00:24We have this new offer that started last year called Pay What You Can, which is hard
00:30to convince people that it actually means pay what you can. And people are starting
00:36to understand and try it out. What we would like is for more people to simply try classical
00:42music and see if they like it, or even if they don't like it the first time, they might
00:46like it next time.
00:47And we should just say that applies to all the concerts apart from the white rock ones.
00:52Exactly.
00:54So Pay What You Can is not saying that people can't afford, it's just trying to entice
00:58them in because they don't have that habit.
01:00Absolutely.
01:01How does that work?
01:03It's really to remove any barriers, or if I'm quite honest, excuses for anyone who might
01:10enjoy a night out with classical music. I feel that classical music can often be daunting,
01:19like you go to a concert, you don't know what you have to dress, who you're going to see,
01:23if you're going to see any of your friends there. So it's really trying to open up our
01:31audience pool and really mix the audience in a way that you see people from everywhere.
01:37Where have those barriers come from? You think of opera, which is absolutely the people's
01:43art form, wasn't it a few hundred years ago, but is now so enclosed in its own traditions
01:49that it is...
01:50I think...
01:51Where have the barriers come from?
01:53I think, unfortunately, it has to do with exposure. So if people don't see classical
01:57music from an early age, they just won't have that habit of listening to it. And I'm one
02:03of those people who I'm somewhat critical of some of the development work that groups
02:09do with going to schools, because I believe that if you go to a school with two musicians,
02:16that's great. So they're going to listen to the violin or the bassoon or whatever. Children
02:21are going to listen to how these instruments sound like, but they're not going to experience
02:25what it is to listen to classical music in a concert hall, which is actually what we
02:30want them to do. We don't necessarily want for every child in the world to become a musician.

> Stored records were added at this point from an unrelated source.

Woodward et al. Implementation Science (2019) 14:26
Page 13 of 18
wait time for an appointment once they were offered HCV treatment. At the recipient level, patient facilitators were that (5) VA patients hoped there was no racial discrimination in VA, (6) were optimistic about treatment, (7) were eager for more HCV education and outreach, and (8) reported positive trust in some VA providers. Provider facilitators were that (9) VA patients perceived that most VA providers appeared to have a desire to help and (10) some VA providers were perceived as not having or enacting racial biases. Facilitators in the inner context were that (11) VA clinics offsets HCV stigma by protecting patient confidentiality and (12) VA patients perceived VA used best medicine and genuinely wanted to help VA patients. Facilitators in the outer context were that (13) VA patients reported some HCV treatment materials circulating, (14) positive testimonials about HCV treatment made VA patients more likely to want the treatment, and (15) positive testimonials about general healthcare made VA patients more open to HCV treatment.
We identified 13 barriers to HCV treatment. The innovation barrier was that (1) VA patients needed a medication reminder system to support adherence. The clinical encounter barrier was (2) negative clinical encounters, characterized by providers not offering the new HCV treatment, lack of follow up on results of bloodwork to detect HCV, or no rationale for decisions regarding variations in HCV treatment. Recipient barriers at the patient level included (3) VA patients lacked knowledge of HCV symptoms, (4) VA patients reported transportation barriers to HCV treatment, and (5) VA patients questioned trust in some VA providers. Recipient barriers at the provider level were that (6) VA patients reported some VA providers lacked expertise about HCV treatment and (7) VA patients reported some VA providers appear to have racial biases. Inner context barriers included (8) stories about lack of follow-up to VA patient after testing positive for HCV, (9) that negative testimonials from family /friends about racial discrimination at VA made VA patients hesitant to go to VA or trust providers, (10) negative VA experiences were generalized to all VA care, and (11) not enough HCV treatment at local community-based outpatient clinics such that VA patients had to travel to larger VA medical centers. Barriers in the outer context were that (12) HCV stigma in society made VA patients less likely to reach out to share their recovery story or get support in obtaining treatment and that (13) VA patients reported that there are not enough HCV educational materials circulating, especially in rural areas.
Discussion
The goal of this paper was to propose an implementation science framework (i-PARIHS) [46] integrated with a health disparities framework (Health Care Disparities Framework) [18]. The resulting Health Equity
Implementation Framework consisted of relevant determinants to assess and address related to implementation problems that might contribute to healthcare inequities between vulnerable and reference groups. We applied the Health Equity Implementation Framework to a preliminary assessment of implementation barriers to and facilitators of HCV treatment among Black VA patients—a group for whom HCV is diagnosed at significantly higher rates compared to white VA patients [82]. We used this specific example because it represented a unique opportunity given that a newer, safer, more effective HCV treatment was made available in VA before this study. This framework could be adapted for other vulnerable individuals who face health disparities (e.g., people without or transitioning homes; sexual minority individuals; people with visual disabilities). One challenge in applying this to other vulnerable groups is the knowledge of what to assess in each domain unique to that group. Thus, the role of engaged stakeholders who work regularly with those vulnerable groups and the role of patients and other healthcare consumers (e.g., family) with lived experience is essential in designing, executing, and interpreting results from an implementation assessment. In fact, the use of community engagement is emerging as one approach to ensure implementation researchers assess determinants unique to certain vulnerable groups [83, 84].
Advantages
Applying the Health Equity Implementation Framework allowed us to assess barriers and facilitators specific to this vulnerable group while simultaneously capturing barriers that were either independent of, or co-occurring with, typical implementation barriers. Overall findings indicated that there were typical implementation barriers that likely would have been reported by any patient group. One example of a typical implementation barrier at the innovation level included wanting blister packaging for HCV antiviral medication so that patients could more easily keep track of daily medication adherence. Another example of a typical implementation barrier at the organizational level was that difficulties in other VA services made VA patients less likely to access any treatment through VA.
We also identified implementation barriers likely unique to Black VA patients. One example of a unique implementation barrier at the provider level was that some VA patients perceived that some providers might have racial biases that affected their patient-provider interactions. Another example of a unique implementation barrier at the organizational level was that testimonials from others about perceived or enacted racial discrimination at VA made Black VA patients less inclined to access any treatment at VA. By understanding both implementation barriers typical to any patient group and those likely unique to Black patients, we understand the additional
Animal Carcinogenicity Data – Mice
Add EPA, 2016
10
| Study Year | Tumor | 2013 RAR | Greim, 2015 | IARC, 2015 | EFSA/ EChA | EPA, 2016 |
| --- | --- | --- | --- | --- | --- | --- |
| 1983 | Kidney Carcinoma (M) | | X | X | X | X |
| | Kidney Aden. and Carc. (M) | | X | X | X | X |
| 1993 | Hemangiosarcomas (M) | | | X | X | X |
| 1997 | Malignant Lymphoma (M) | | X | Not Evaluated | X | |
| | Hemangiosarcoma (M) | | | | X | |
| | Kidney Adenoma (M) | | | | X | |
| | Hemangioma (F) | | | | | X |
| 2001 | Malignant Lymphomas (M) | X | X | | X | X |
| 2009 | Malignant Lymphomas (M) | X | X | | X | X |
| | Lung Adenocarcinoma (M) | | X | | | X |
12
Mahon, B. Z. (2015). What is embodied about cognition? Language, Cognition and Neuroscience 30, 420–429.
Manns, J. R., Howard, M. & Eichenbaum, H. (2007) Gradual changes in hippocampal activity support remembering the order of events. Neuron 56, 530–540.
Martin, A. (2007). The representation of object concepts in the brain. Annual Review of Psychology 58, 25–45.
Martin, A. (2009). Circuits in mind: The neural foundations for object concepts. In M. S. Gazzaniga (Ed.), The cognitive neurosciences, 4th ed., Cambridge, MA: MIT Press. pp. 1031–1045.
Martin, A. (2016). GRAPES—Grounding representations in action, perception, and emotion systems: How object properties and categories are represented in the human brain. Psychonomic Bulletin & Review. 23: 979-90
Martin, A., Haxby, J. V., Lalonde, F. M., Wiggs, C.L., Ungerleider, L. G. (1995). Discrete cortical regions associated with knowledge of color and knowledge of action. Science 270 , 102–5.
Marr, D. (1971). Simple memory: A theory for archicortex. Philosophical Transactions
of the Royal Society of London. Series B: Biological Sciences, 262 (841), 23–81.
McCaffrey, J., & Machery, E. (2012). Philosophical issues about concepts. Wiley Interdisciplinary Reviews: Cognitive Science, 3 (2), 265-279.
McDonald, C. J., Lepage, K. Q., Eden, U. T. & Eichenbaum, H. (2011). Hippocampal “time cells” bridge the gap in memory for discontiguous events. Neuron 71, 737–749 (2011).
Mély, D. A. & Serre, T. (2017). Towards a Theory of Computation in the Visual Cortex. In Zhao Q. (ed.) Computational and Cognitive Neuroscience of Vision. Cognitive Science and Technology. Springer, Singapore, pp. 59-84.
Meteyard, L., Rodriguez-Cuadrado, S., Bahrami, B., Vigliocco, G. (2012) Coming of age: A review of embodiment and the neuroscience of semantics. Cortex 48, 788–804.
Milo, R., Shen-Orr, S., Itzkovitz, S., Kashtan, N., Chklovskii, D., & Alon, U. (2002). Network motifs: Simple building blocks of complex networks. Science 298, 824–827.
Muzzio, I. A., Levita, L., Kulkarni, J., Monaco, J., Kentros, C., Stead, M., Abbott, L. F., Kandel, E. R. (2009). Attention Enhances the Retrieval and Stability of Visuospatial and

02:34There are already plenty of musicians, but they could play it for fun, etc. But it doesn't
02:40necessarily... You see even children that might learn the violin at school, but they
02:45don't develop the habit of going to concerts. And that's what really we would like for them
02:49to do, because the more you go, the more you experience it, the more you will understand
02:53it.
02:54So what is it that's on offer? What makes the experience of a classical concert so fantastic?
03:01Do you think?
03:02I think it varies from person to person. So for me, as a performer myself, when I go to
03:08classical music concert, I tend to analyse things and listen to things in a way that
03:13someone else might not. But I think that the richness of the culture, the history,
03:19and also simply the physical experience of sitting down and listening to an orchestra
03:24with 40 to 80 people playing, it's something very, very unique that you don't get anywhere
03:29else. You don't go to a popular music concert with 70 people on stage. It just doesn't happen.
03:38I think with little by little, people will start to open to the experience and it just
03:43becomes a transformative experience, I think.
03:45Fantastic. Well, you're a brilliant ambassador for it. Lovely to speak to you and good luck
03:50with all the efforts to expand. Thank you. Good to talk to you.
03:53Thank you so much. Thank you. So keep in touch then. Thanks a lot. Bye.